■ **What you will do**:
Only one stretch of the records below is wanted: the lines from the one holding "the Color of Noize Orchestra, under Derrick" through the one holding "record yet of any long-term". Return it exactly, both ends included.

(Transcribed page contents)
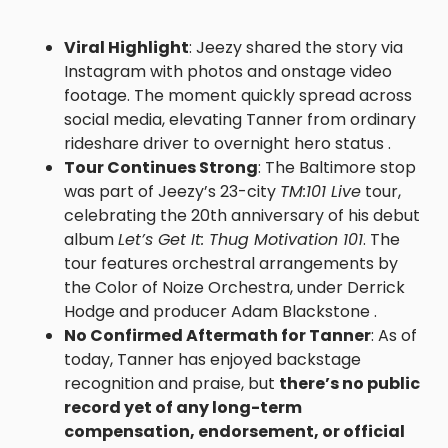
Viral Highlight
: Jeezy shared the story via
Instagram with photos and onstage video
footage. The moment quickly spread across
social media, elevating Tanner from ordinary
rideshare driver to overnight hero status .
Tour Continues Strong
: The Baltimore stop
was part of Jeezy’s 23-city
TM:101 Live
tour,
celebrating the 20th anniversary of his debut
album
Let’s Get It: Thug Motivation 101
. The
tour features orchestral arrangements by
the Color of Noize Orchestra, under Derrick
Hodge and producer Adam Blackstone .
No Confirmed Aftermath for Tanner
: As of
today, Tanner has enjoyed backstage
recognition and praise, but
there’s no public
record yet of any long-term
compensation, endorsement, or official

■ **Solution to the exercise**:
the Color of Noize Orchestra, under Derrick
Hodge and producer Adam Blackstone .
No Confirmed Aftermath for Tanner
: As of
today, Tanner has enjoyed backstage
recognition and praise, but
there’s no public
record yet of any long-term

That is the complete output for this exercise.